Yamada and Hasegawa (2007) extended this model to bilaterally symmetric AAA models to estimate the peak stress in the wall. They estimated the circumferential and meridional stresses along the anterior median line of the symmetric model using the two equations of force equilibrium and compared them with the results of a finite element analysis. This method provides a reasonable value and gives the location of the peak stress to evaluate the risk of wall rupture without utilizing the stress-free geometry and a constitutive equation (Fig. 2.17).

Fig. 2.17

Comparisons of the circumferential (solid curve) and meridional (dot dashed curve) components of the Cauchy stress using the results of equations for the force equilibrium (thick lines) and finite element analysis (thin lines: maximum and minimum values in the cross-sectional wall) along the median line on the side with the large bulge. The model has a maximum bulge with an inner diameter of 60 mm in the unloaded state at the origin (0 mm) of the longitudinal coordinate and ends at 60 mm (Modified from Yamada and Hasegawa 2007)

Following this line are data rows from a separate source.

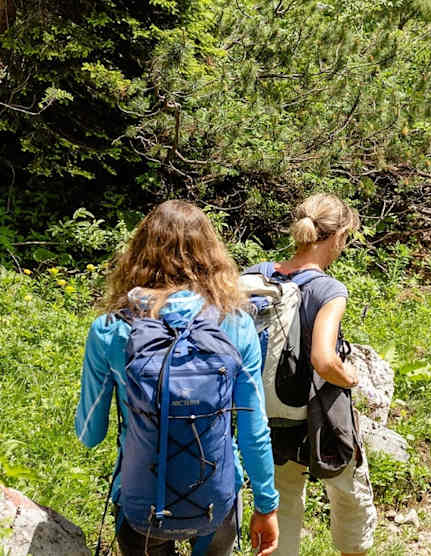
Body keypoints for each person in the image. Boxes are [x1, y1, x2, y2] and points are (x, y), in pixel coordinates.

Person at [75, 200, 279, 556]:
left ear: (138, 252)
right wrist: (267, 504)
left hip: (140, 496)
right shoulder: (235, 324)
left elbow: (90, 434)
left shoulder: (111, 328)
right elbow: (254, 429)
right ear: (212, 254)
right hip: (217, 497)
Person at [245, 193, 376, 556]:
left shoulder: (255, 275)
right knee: (349, 491)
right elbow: (323, 359)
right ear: (336, 237)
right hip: (316, 417)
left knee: (283, 497)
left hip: (263, 415)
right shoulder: (327, 289)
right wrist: (349, 376)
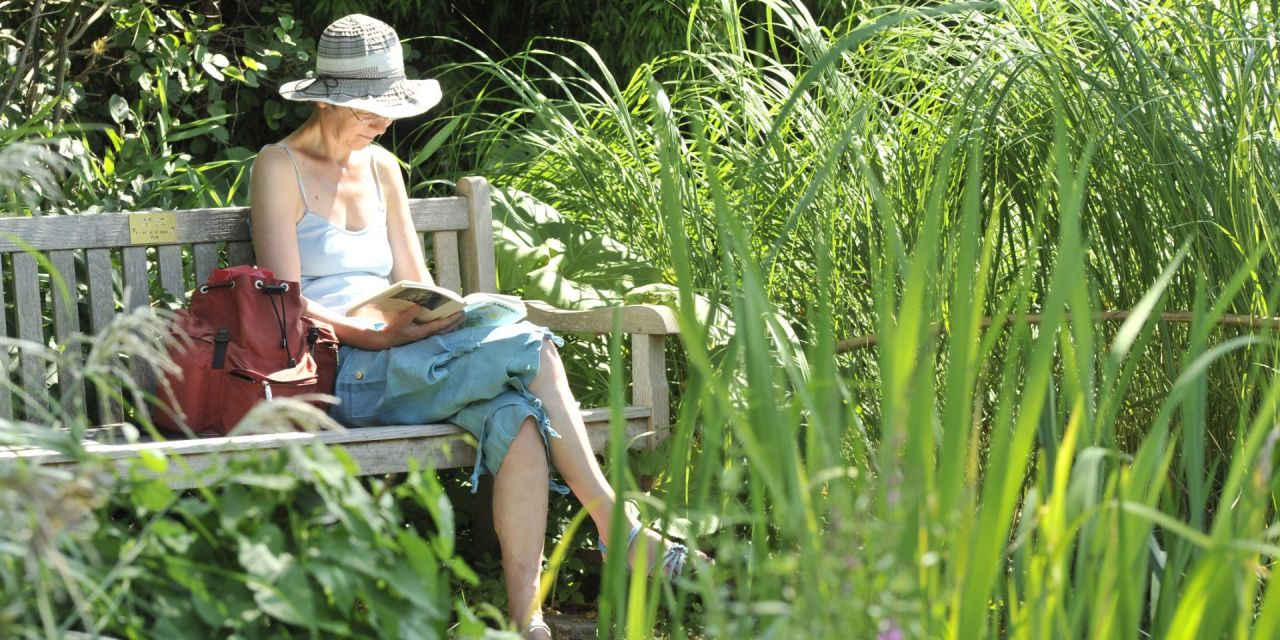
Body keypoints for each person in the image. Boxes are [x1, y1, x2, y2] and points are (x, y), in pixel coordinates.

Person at [249, 14, 702, 639]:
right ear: (327, 98)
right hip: (337, 367)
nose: (383, 122)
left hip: (406, 354)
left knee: (515, 416)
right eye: (368, 109)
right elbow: (284, 303)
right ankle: (614, 524)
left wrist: (441, 315)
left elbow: (414, 280)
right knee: (530, 344)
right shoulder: (279, 167)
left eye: (387, 109)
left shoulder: (382, 169)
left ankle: (528, 622)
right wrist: (376, 336)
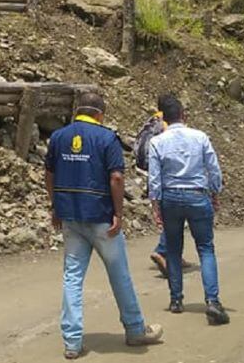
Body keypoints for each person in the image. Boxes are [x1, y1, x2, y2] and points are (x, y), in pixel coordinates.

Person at [45, 91, 163, 359]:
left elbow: (49, 174)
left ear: (78, 111)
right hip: (101, 219)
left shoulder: (59, 137)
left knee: (72, 278)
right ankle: (135, 330)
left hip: (71, 218)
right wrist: (119, 214)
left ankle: (72, 342)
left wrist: (55, 206)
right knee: (119, 273)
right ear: (100, 113)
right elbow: (117, 179)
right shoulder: (107, 138)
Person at [147, 94, 230, 325]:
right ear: (184, 115)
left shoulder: (157, 142)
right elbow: (213, 169)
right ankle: (212, 301)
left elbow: (154, 178)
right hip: (196, 194)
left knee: (173, 249)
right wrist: (215, 193)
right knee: (205, 248)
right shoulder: (200, 137)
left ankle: (176, 300)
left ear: (164, 118)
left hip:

Aortic dissection follows an intimal tear and the penetration of blood into the delaminated space of the media in the longitudinal direction. An aortic dissection extends from the ascending to the descending thoracic aorta. This portion is subjected to pulsatile flow from the left ventricle. From the viewpoint of solid mechanics, the stress-strain relationship and mechanical strength have been investigated using the tensile loading and peeling tests (Okamoto et al. 2003; Holzapfel 2009; Pasta et al. 2012).